Understanding Mars’ recent climate by analyzing current dune patterns, for example, could help scientists better determine the latitudes and depths where future astronauts might be able to find water ice in the subsurface, according to Lapôtre. The study also educates professionals on the mechanics of dunes on Earth, which can aid in the interpretation of Earth’s geological record and, consequently, our planet’s distant history. This strategy could disclose information regarding topography around the equator and tropics on Saturn’s moon Titan, which is close to where the Dragonfly Mission will settle in the mid 2030s.
“Topography can tell you about a lot of different things; for example, the geological history of the planet: Does Titan have tectonics? How does the interior of Titan work, and how is it coupled with the surface?
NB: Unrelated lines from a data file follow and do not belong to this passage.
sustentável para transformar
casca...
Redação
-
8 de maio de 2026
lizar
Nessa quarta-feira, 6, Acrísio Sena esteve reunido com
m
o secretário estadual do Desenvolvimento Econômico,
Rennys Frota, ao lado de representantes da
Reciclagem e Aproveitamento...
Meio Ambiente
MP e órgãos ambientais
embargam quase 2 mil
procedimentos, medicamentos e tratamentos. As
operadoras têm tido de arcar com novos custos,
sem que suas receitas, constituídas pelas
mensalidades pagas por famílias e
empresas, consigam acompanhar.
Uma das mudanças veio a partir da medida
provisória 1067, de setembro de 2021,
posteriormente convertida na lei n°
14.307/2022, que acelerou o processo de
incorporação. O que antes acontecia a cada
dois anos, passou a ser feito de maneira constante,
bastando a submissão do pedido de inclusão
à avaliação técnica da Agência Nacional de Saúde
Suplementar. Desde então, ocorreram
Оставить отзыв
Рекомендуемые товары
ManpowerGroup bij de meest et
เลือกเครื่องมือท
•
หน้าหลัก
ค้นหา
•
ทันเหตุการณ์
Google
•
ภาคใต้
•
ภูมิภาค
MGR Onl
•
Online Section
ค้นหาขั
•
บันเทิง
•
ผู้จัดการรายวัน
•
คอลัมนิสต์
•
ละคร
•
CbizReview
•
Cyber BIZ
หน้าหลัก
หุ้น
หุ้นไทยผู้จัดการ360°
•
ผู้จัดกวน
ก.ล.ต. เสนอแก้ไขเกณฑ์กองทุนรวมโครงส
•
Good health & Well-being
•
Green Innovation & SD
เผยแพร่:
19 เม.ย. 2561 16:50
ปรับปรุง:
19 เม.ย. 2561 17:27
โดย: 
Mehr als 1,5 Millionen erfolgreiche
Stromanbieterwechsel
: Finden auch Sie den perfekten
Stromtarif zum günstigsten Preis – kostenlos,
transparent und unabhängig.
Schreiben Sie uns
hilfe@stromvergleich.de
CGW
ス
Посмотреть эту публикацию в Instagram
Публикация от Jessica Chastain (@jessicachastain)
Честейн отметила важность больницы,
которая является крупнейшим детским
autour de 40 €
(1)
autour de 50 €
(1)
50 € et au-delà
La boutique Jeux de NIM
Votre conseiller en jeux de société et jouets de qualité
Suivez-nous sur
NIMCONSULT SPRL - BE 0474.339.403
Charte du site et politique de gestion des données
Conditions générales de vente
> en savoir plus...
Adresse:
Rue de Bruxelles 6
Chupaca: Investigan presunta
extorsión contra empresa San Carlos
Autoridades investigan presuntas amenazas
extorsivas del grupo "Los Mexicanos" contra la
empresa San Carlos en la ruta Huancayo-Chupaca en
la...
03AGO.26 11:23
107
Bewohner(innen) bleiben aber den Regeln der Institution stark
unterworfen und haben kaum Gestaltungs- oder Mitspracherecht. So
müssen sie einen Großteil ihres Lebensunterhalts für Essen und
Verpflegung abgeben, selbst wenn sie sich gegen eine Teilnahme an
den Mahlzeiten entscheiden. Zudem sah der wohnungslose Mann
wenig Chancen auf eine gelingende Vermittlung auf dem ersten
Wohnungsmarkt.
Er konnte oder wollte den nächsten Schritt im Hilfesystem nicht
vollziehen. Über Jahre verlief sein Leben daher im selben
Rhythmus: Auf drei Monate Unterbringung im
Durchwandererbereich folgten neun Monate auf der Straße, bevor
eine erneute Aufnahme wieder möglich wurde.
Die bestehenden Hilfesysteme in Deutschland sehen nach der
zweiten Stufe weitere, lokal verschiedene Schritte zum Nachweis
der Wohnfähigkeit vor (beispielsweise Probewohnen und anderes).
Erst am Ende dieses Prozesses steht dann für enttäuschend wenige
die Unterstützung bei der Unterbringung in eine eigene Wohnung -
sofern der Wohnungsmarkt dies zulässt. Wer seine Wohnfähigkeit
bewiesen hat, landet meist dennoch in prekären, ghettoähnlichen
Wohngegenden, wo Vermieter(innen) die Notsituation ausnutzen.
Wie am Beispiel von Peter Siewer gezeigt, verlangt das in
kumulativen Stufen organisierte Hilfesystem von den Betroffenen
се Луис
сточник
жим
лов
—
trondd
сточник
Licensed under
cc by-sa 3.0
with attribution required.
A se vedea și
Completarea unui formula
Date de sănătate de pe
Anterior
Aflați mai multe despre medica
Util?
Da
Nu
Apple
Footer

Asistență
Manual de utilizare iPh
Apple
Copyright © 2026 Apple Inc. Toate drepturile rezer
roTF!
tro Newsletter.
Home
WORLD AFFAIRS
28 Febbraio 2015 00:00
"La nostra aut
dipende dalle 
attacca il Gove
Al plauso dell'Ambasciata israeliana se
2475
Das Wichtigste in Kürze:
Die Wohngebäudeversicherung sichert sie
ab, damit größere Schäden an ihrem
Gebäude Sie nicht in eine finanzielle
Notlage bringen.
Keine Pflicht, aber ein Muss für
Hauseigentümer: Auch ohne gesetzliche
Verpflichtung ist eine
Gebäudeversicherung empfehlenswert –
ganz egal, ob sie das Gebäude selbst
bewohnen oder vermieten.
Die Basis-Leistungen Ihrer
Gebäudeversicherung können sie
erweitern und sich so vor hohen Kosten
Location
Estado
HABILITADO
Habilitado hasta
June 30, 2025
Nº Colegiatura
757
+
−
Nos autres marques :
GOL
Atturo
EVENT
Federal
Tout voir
Is there significant erosion?” Lapôtre said. “Interpretations of dune patterns could trigger kind of a chain reaction, where you provide a new constraint, and it’s going to be useful to a bunch of people to make a bunch of discoveries down the line.”
Other planets’ geological processes will differ due to differences in size, gravity, temperature, and composition. In comparison to a rover that lands on a single place on a planet to collect data, satellite data from entire dune fields can substantially improve scientists’ understanding of these extraterrestrial things and how they can inform our understanding of Earth.